Hundreds of senior staff in the seven universities were paid at levels over the maximum allowed, or were paid allowances or performance-related bonuses for which official approval had not been obtained, according to the report published yesterday by comptroller John Buckley.
At UCD, hundreds of staff received unsanctioned payments, the report on resource management and performance at Irish universities indicates.
While the report says that the colleges are taking steps to bring an end to these extra payments, in most cases no action has been taken to recover monies paid.
The chairman of the Oireachtas Public Accounts Committee, Bernard Allen TD, said the report highlighted fundamental questions about the running of the universities. He said members would meet to discuss the findings next week, in particular the contracts between colleges and their staff.
“The committee will be asking hard questions about how these contracts are monitored so that the required minimum contact time with students is achieved, that research work is being carried out and that any private consultancy work undertaken is fully disclosed and costed.”
Mr Buckley looked at almost 200 appointments in UCD in 2007/08 and found that no one was appointed on the first point of the salary scale and almost 70 per cent of candidates were appointed above the third point on the scale.
Defending the payment of allowances, UCD said the posts comprised a critical management layer in the university, and were an important component in generating non-exchequer income.

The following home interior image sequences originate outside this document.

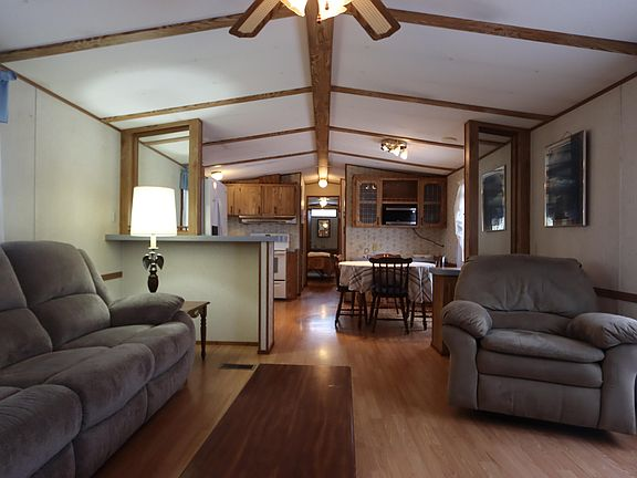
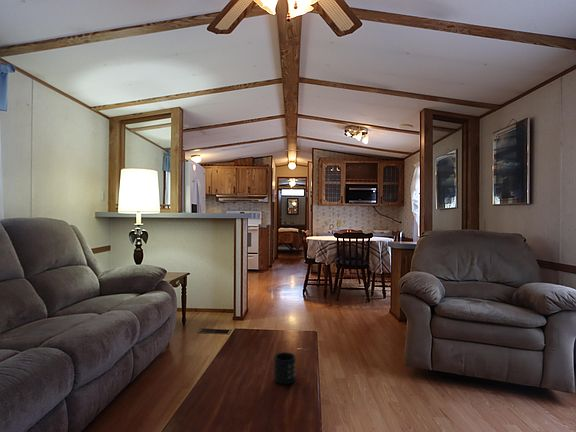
+ mug [273,351,297,385]
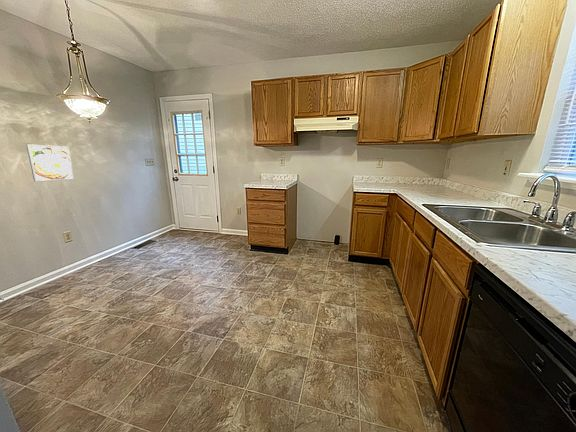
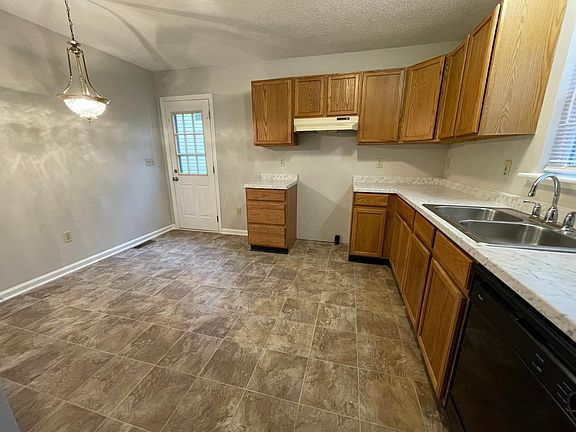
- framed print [25,143,75,183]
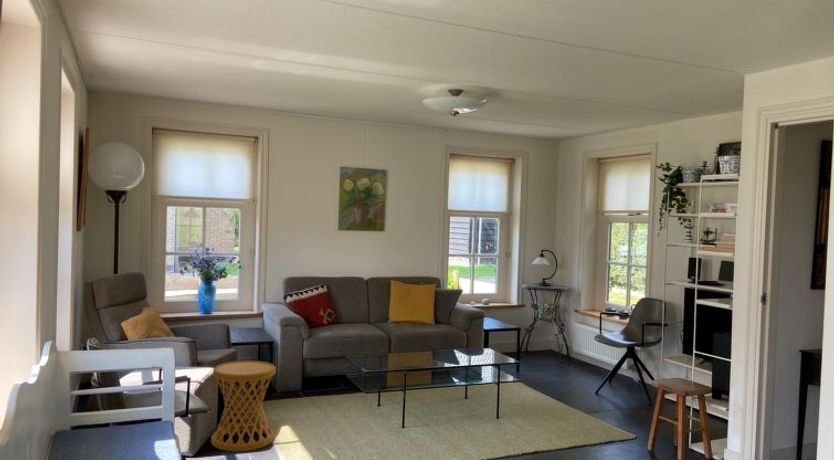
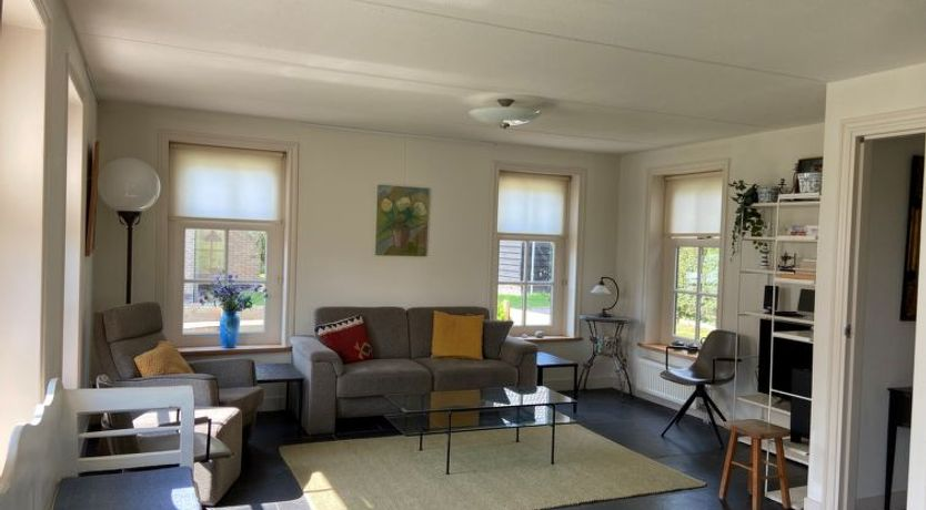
- side table [210,360,277,452]
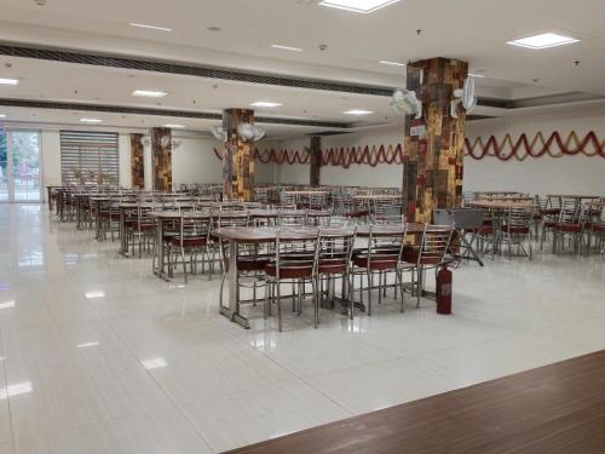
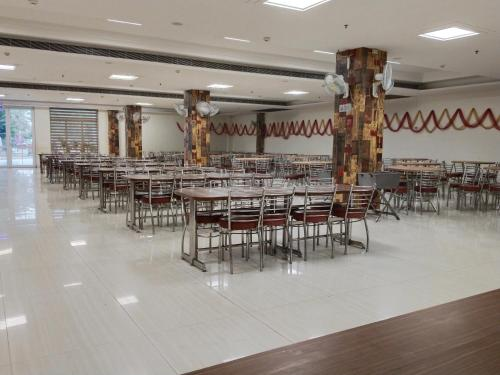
- fire extinguisher [433,259,455,315]
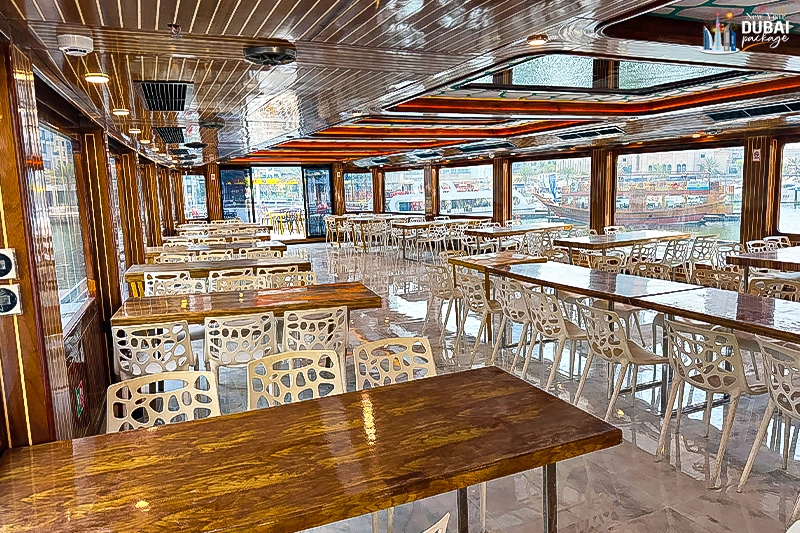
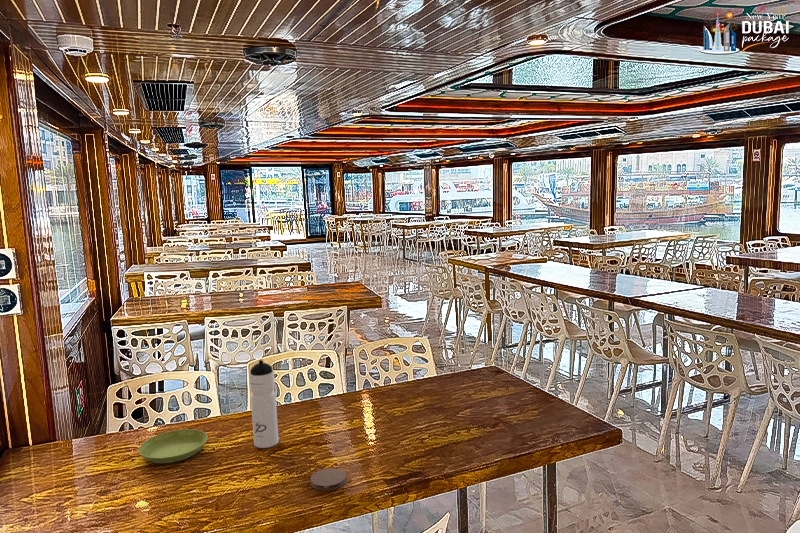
+ saucer [137,428,208,464]
+ water bottle [248,359,280,449]
+ coaster [309,467,347,492]
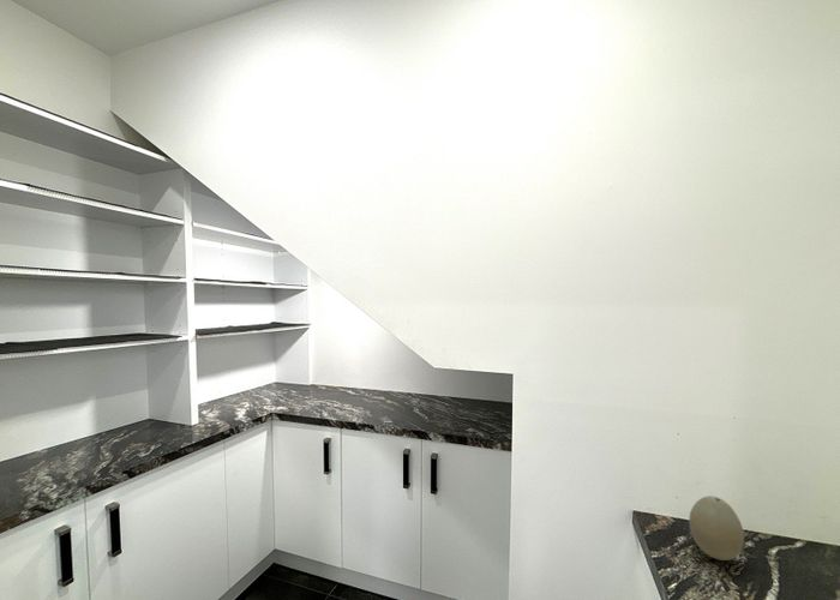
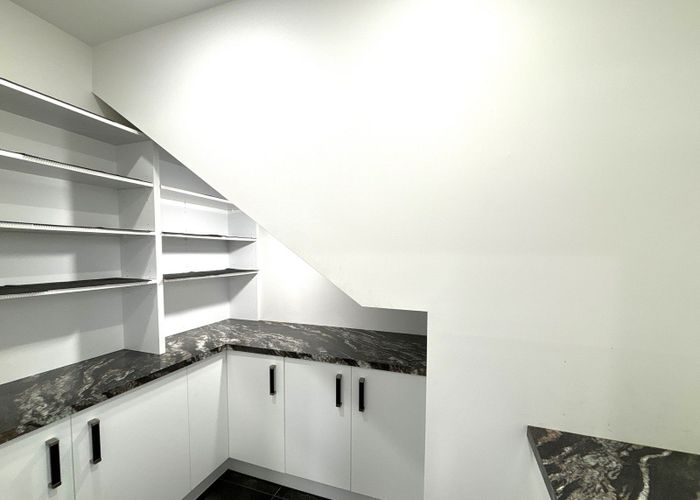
- decorative egg [688,494,745,562]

It said all the senior allowances had been terminated or were in the process of being terminated, but added that legal and industrial relations issues were likely to flow from this cessation.
According to Mr Buckley’s investigation, 78 per cent of UCD staff retiring between October 2007 and September 2008 had years added to their service for pension purposes.
The 42 employees involved had an average of 4.2 years added to their service.
The Higher Education Authority repeatedly warned the college that salaries approved by the review body should not be exceeded without prior approval of the Minister, the report revealed.
University staff are allowed engage in consultancy work up to a specified percentage of their working time, usually 20 per cent. The report called for further information-gathering to capture the time associated with this activity and the commercial value of the consultancy carried out.
Examining the practice of topping up pensions of retiring university staff, it said the Attorney General had advised that in certain instances the provision of added years may have become entitlements through commitments given to staff by universities.
The report is critical of the “considerable delay” in generating cost data for universities. It says the process of introducing a full economic costs model for universities had been delayed because some staff did not file the details required. Filling in the form involved is not mandatory. In the absence of this information, the data available so far is unreliable, it says.
The full economic cost of student services cannot be calculated because there is insufficient information in the financial statements of the third-level colleges. Because of this, the report was unable to determine the extent to which income raised through student service charges covers the cost of services provided to students.
Staff salaries in the universities cost the exchequer just over €1 billion in the academic year 2007/08. The total number of students was 186,000 in 2008.